Specchio, 15 maggio 2022
Doppio cognome, così fan tutti
Professore, favorisca il doppio cognome per favore.
«Al Mureden Gallassi: padre siriano, madre bolognese».
Che valore c’è nella sentenza della Corte costituzionale?
«È l’approdo di un lungo percorso di adeguamento alle profonde trasformazioni che hanno interessato la società italiana, la fisionomia della famiglia e la sua disciplina giuridica».
Quanto lungo?
«Oltre tre decenni».
Un percorso lineare?
«No. Nel 1988 la Corte costituzionale confermò la ragionevolezza della necessaria e automatica attribuzione del cognome paterno».
Con quale motivazione?
«Superiore esigenza di garantire l’unità familiare».
Poi cosa è accaduto?
«Un inarrestabile processo di crescita dei tassi di divorzio, diffusione della convivenza non matrimoniale e aumento delle cosiddette famiglie ricomposte. In questo scenario la regola appariva sempre meno aderente alle esigenze di garantire la parità uomo-donna e anche di salvaguardare il fondamentale diritto all’identità personale dei figli e della madre».
C’entra l’identità personale?
«Designa il diritto di ogni persona di essere percepita dagli altri per quello che è. Il cognome costituisce uno degli elementi più importanti perché indica l’appartenenza a una stirpe, l’origine, la storia familiare. L’attribuzione del solo cognome paterno, quindi, fornisce una visione parziale dell’identità dei figli in quanto "nasconde" l’appartenenza alla stirpe materna».
Come mai finora questo problema non si era posto per molte generazioni?
«Dipende dal contesto sociale. Il figlio di genitori che dopo il divorzio formano nuove famiglie e danno alla luce nuovi figli si trova ad avere dei fratelli "unilaterali" che da parte paterna portano il suo identico cognome e da parte materna un cognome completamente diverso, ossia quello del nuovo marito della madre».
Con quali conseguenze?
«Nel primo caso il cognome indica una fratellanza "eccessiva" tra fratelli figli dello stesso padre ma non della stessa madre; nel secondo nasconde un rapporto tra fratelli (figli della stessa madre ma non dello stesso padre) in realtà molto intenso. Ne risulta una distorsione del diritto all’identità personale».

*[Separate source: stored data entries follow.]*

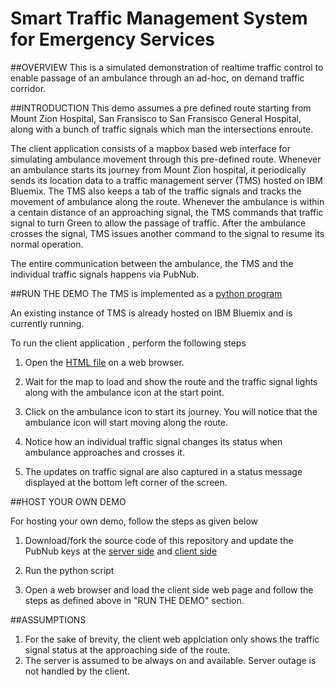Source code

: # Smart Traffic Management System for Emergency Services

##OVERVIEW
This is a simulated demonstration of realtime traffic control to enable passage of an ambulance through an ad-hoc, on demand traffic corridor.   


##INTRODUCTION
This demo assumes a pre defined route starting from Mount Zion Hospital, San Fransisco to San Fransisco General Hospital, along with a bunch of traffic signals which man the intersections enroute. 

The client application consists of a mapbox based web interface for simulating ambulance movement through this pre-defined route. Whenever an ambulance starts its journey from Mount Zion hospital, it periodically sends its location data to a traffic management server (TMS) hosted on IBM Bluemix.  The TMS also keeps a tab of the traffic signals and tracks the movement of ambulance along the route. Whenever the ambulance is within a centain distance of an approaching signal, the TMS commands that traffic signal to turn Green to allow the passage of traffic. After the ambulance crosses the signal, TMS issues another command to the signal to resume its normal operation. 

The entire communication between the ambulance, the TMS and the individual traffic signals happens via PubNub. 


##RUN THE DEMO
The TMS is implemented as a [python program](server/traffic_server.py)

An existing instance of TMS is already hosted on IBM Bluemix and is currently running.

To run the client application , perform the following steps

1. Open the [HTML file](client/index.html) on a web browser.

2. Wait for the map to load and show the route and the traffic signal lights along with the ambulance icon at the start point.

3. Click on the ambulance icon to start its journey. You will notice that the ambulance icon will start moving along the route.

4. Notice how an individual traffic signal changes its status when ambulance approaches and crosses it.

5. The updates on traffic signal are also captured in a status message displayed at the bottom left corner of the screen.


##HOST YOUR OWN DEMO

For hosting your own demo, follow the steps as given below

1. Download/fork the source code of this repository and update the PubNub keys at the [server side](server/traffic_server.py)  and [client side](client/index.html)

2. Run the python script 

3. Open a web browser and load the client side web page and follow the steps as defined above in "RUN THE DEMO" section. 


##ASSUMPTIONS

1. For the sake of brevity, the client web applciation only shows the traffic signal status at the approaching side of the route. 
2. The server is assumed to be always on and available. Server outage is not handled by the client.
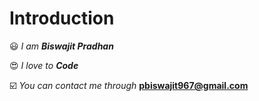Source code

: __<h1>Introduction</h1>__

:smiley: *I am __Biswajit Pradhan__*

:heart_eyes: *I love to **Code***

:ballot_box_with_check: *You can contact me through* **pbiswajit967@gmail.com**
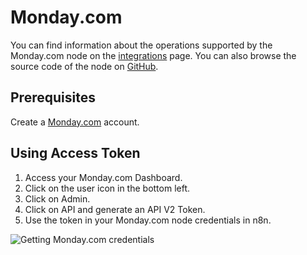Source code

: # Monday.com

You can find information about the operations supported by the Monday.com node on the [integrations](https://n8n.io/integrations/n8n-nodes-base.mondayCom) page. You can also browse the source code of the node on [GitHub](https://github.com/n8n-io/n8n/tree/master/packages/nodes-base/nodes/MondayCom).

## Prerequisites

Create a [Monday.com](https://monday.com/) account.

## Using Access Token
1. Access your Monday.com Dashboard.
2. Click on the user icon in the bottom left.
3. Click on Admin.
4. Click on API and generate an API V2 Token.
5. Use the token in your Monday.com node credentials in n8n.

![Getting Monday.com credentials](./using-access-token.gif)
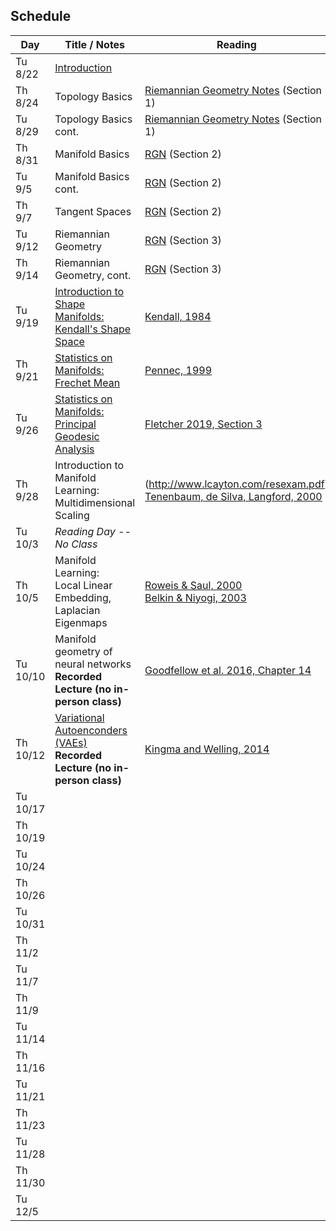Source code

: ## Schedule

| Day      | Title / Notes                                                      | Reading       | Homework                              |
|----------|--------------------------------------------------------------------|---------------|---------------------------------------|
| Tu 8/22  | [Introduction](lectures/L01-IntroductionV1.pdf) | | |
| Th 8/24  | Topology Basics | [Riemannian Geometry Notes](notes/RiemannianGeometryNotes.pdf) (Section 1) | [HW 1](homeworks/hw1.pdf), Due Tu 9/12 |
| Tu 8/29  | Topology Basics cont. | [Riemannian Geometry Notes](notes/RiemannianGeometryNotes.pdf) (Section 1) | |
| Th 8/31  | Manifold Basics | [RGN](notes/RiemannianGeometryNotes.pdf) (Section 2) | |
| Tu 9/5   | Manifold Basics cont. | [RGN](notes/RiemannianGeometryNotes.pdf) (Section 2) | |
| Th 9/7   | Tangent Spaces | [RGN](notes/RiemannianGeometryNotes.pdf) (Section 2) | |
| Tu 9/12  | Riemannian Geometry | [RGN](notes/RiemannianGeometryNotes.pdf) (Section 3) | **HW 1 Due** |
| Th 9/14  | Riemannian Geometry, cont. | [RGN](notes/RiemannianGeometryNotes.pdf) (Section 3) | [HW 2](homeworks/hw2.pdf), Due Th 10/5 |
| Tu 9/19  | [Introduction to Shape Manifolds: Kendall's Shape Space](lectures/ShapeManifolds.pdf) | [Kendall, 1984](http://image.diku.dk/imagecanon/material/kendall-shapes.pdf) | |
| Th 9/21  | [Statistics on Manifolds: Frechet Mean](lectures/FrechetMean.pdf) | [Pennec, 1999](http://www-sop.inria.fr/asclepios/Publications/Xavier.Pennec/Pennec.NSIP99.pdf) | |
| Tu 9/26  | [Statistics on Manifolds: Principal Geodesic Analysis](lectures/PGA.pdf) | [Fletcher 2019, Section 3](https://canvas.its.virginia.edu/files/3569138/) | |
| Th 9/28  | Introduction to Manifold Learning:<br>Multidimensional Scaling | (http://www.lcayton.com/resexam.pdf)<br>[Tenenbaum, de Silva, Langford, 2000](https://wearables.cc.gatech.edu/paper_of_week/isomap.pdf) | |
| Tu 10/3  | *Reading Day -- No Class* | | |
| Th 10/5  | Manifold Learning:<br>Local Linear Embedding, Laplacian Eigenmaps| [Roweis & Saul, 2000](http://www.sciencemag.org/cgi/reprint/290/5500/2323.pdf)<br>[Belkin & Niyogi, 2003](https://www2.imm.dtu.dk/projects/manifold/Papers/Laplacian.pdf) | |
| Tu 10/10 | Manifold geometry of neural networks<br>**Recorded Lecture (no in-person class)** | [Goodfellow et al. 2016, Chapter 14](https://www.deeplearningbook.org/) | **HW 2 Due** |
| Th 10/12 | [Variational Autoenconders (VAEs)](lectures/VAE.pdf)<br>**Recorded Lecture (no in-person class)** | [Kingma and Welling, 2014](https://arxiv.org/abs/1312.6114) | |
| Tu 10/17 | | | |
| Th 10/19 | | | |
| Tu 10/24 | | | |
| Th 10/26 | | | |
| Tu 10/31 | | | |
| Th 11/2  | | | |
| Tu 11/7  | | | |
| Th 11/9  | | | |
| Tu 11/14 | | | |
| Th 11/16 | | | |
| Tu 11/21 | | | |
| Th 11/23 | | | |
| Tu 11/28 | | | |
| Th 11/30 | | | |
| Tu 12/5  | | | |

Come funzionerà in concreto la nuova disciplina?
«In attesa del testo della sentenza, possiamo fare solo ipotesi. La regola di base dovrebbe essere quella dell’attribuzione del doppio cognome composto da quello paterno e da quello materno. Solo in caso di diversa scelta concorde dei genitori il cognome potrà essere uno».
Non si rischiano deriva burocratica e liti tra genitori?
«La possibilità di scelta porta con sé maggiore complessità. È possibile che i genitori non siano d’accordo sull’opportunità di attribuire il doppio cognome o che non riescano a sceglierne uno. Si potrebbe porre perfino il problema, nel caso scelgano il doppio cognome, di quale debba essere l’ordine».
Che si può fare?
«Auspico un intervento del legislatore che declini il principio espresso dalla Corte in modo puntuale regolando tutte le questioni».
Cosa accade all’estero?
«Francia, Inghilterra e Germania rimettono all’accordo dei genitori la scelta del cognome: soluzione conforme al principio di parità tra i genitori, ma con l’inconveniente di non realizzare appieno il diritto all’identità personale del figlio. Il modello più convincente resta quello spagnolo: attribuzione obbligatoria del doppio cognome».
Quanto all’ordine?
«La soluzione più diffusa (Francia, Belgio, Spagna) prevede che, in difetto di accordo tra i genitori, si segua l’ordine alfabetico; in Lussemburgo la scelta dell’ordine avviene con sorteggio».
Cosa accadrà alle seconde, terze generazioni? Si sommeranno cognomi?
«Non vedo particolari problemi. Il modello spagnolo costituisce un valido esempio di linearità ed efficienza. Ad ogni generazione entrambi i genitori sono chiamati a scegliere, tra i loro cognomi, quello che vogliono trasmettere al figlio».